When Top Gun: Maverick begins, its title character is still flying, having successfully skirted all promotions, and is working as a test pilot for a hypersonic jet that’s on the verge of being discontinued for having not yet reached its promised speed of Mach 10. Rear Admiral Cain, played by a desiccated Ed Harris, plans to shift the funding over to unmanned aircraft, which he believes are the future, and is coming to shut the program down personally. This gives Maverick just enough time for one last flight, and one last attempt to save the program from getting scrapped. He takes to the air, his speed ticking up decimal point by decimal point until he reaches what was supposed to be the day’s goal of Mach 9, and then keeps going past it. This sequence is strikingly beautiful, up in the calm dark of the stratosphere with the curvature of the planet clear as Maverick edges up to become, as Bashir Salahuddin’s character reverently notes, the fastest man on earth.

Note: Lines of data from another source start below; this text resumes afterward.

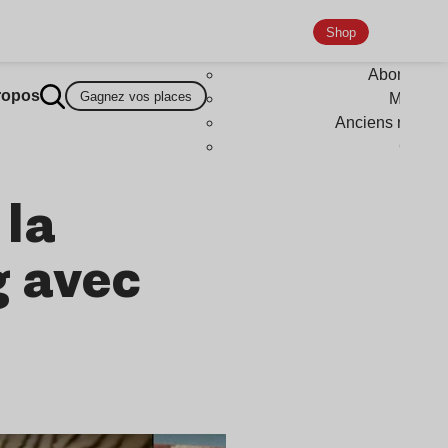
Shop
Abonneme
ropos
Gagnez vos places
Magazi
Anciens numér
Goodi
 la
g avec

He makes Mach 10, and then, because he can’t help himself, tries to push the plane just a little harder, a little more, to disastrous effect. We cut to a shot looking up from the ground to see the aircraft strewn in pieces across the sky. It looks unsurvivable, impossible, a tragedy — but then there’s Cruise, shellshocked and covered in dust, somehow alive and walking into a diner, with all the patrons turning to gawp wide-eyed as he wordlessly takes a glass of water, drinks it, and asks in a croak where he is. And which is easier to believe? That Maverick makes it out of that crash untouched, skates past the consequences of another insubordination that destroyed a surely very expensive experiment aircraft, and is called back to the scene of his greatest triumph to wrap up loose ends, reunite with his youthful hookup, and prove that he’s still the best? Or that those are all hallucinatory images coming from the last synaptic firings of a past-his-prime flyboy getting smeared across the horizon alongside the pieces of his jet?
The latter, obviously. Though what really makes this theory so satisfying is that the unspoken theme of Top Gun: Maverick, like all recent additions to Cruise’s filmography, is that Tom Cruise will never die. He may wryly acknowledge the passing of time, may allow a few fetching crinkles to be shown around his eyes when he smiles, but it’s never going to catch him — not on screen, not if he can help it. He’s going to outrun it, or failing that, blow past it in a hypersonic jet, holding back mortality through force of will and some unfathomable combination of eldritch anti-aging treatments. Even if you take the new movie, a sequel arriving over three decades after the original, entirely at face value, it retains that feeling of hubristic poignancy, as though by trying this hard, Cruise is able to skirt associations of ego to reach something sweeter and sadder. Top Gun: Maverick may be wonderfully absurd, but its absurdity is that of someone dreaming impossible dreams right before they burn up in the atmosphere. You don’t need to see a shot of the crisped but grinning corpse at the end to sense its presence.